_Required action_
Pull out every line of the records below that contains the string "number", treating uppercase and lowercase as different.

BEGIN Material provided

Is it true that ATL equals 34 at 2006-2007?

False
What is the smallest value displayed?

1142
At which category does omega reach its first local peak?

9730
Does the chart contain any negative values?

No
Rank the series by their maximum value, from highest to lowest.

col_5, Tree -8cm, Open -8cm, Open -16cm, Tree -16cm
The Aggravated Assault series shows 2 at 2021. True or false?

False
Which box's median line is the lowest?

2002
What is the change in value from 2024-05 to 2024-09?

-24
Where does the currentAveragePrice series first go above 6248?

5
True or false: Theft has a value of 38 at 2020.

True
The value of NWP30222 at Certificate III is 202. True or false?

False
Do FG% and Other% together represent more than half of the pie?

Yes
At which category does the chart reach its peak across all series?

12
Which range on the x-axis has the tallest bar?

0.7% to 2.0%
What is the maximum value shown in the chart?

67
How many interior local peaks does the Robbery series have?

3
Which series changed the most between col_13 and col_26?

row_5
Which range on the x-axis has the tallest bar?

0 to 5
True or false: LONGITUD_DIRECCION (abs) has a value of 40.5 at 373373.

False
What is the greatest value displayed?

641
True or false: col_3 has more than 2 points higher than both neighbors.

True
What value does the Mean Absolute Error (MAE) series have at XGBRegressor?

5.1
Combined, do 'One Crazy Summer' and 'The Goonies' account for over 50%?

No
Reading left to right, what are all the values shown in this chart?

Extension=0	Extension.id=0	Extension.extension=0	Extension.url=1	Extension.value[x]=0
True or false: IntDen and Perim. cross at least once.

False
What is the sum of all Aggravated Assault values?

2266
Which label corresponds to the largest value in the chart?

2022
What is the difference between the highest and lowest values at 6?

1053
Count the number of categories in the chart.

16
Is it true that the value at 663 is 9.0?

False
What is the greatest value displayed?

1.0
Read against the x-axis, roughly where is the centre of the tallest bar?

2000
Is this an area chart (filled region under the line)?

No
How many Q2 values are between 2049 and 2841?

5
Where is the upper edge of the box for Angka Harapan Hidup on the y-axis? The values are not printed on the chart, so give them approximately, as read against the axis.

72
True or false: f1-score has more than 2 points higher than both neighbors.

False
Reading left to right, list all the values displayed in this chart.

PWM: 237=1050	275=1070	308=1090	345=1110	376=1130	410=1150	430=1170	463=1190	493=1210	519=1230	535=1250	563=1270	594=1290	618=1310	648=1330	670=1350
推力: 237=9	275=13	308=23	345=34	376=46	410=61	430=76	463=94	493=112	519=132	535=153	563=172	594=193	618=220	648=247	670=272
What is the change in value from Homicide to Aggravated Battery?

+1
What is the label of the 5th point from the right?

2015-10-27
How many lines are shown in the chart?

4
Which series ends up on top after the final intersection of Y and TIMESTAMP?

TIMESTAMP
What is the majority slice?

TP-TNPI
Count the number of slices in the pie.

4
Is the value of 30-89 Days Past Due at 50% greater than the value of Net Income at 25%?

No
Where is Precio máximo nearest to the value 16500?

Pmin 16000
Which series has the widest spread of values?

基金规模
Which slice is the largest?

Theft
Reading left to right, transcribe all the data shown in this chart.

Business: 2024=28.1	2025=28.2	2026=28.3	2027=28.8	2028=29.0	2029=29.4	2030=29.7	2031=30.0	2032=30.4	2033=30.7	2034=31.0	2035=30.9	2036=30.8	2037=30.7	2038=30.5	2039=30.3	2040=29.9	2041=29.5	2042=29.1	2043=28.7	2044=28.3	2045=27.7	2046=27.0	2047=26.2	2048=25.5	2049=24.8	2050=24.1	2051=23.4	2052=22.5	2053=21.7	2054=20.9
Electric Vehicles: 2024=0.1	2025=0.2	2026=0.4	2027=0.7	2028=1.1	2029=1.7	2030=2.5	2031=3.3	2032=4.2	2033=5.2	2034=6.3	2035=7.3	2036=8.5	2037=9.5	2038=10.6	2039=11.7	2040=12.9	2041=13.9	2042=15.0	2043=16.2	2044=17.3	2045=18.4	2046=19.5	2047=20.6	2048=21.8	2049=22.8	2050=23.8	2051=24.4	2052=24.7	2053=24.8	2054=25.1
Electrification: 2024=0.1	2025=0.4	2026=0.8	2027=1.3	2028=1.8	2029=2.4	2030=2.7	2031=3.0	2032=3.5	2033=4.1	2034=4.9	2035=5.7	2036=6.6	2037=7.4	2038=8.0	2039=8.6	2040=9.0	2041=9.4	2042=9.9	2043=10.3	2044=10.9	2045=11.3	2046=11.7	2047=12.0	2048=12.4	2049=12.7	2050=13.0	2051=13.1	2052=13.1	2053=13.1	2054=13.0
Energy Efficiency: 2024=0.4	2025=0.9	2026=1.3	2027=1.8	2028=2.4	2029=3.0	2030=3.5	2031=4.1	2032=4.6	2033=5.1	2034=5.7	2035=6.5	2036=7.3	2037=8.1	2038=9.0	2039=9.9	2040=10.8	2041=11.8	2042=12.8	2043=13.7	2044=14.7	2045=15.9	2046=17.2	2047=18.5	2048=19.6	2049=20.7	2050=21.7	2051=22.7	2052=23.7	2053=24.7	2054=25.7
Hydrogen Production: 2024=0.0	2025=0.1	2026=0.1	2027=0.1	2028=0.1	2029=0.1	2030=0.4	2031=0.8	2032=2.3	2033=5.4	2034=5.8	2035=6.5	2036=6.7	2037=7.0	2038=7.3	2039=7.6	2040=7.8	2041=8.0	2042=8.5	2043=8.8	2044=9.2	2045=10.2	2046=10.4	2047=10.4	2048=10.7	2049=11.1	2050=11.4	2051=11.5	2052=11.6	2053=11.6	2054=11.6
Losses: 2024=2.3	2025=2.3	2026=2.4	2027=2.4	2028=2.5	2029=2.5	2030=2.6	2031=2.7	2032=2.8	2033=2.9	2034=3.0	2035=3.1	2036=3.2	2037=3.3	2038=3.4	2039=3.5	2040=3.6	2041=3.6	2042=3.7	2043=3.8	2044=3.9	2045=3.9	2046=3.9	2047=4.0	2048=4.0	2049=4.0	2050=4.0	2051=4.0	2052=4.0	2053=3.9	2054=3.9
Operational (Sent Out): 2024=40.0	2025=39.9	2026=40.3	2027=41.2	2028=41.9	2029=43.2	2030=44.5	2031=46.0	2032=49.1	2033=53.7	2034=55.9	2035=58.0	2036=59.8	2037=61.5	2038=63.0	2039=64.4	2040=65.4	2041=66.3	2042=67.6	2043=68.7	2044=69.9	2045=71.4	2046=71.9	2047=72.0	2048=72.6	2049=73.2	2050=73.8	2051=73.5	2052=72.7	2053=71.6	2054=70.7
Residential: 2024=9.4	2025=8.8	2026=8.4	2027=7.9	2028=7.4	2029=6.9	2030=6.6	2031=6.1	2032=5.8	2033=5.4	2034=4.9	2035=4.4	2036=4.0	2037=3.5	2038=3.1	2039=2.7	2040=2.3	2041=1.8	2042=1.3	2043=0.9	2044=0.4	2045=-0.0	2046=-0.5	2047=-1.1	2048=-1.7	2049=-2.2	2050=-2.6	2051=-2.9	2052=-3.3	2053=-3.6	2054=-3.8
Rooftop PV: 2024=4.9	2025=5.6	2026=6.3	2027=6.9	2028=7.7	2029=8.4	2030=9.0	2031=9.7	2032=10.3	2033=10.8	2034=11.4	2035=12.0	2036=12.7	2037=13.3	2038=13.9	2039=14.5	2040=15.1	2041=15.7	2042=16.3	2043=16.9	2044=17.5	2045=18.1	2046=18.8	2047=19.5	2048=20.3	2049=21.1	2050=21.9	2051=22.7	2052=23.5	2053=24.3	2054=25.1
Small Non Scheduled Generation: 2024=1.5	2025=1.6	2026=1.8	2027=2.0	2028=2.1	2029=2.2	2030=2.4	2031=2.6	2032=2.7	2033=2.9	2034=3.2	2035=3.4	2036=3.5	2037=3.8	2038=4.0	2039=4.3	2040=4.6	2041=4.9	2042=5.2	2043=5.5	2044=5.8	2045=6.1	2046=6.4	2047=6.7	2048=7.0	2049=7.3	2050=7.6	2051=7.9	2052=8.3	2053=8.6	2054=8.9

END Material provided

_Reply_
Count the number of categories in the chart.
Count the number of slices in the pie.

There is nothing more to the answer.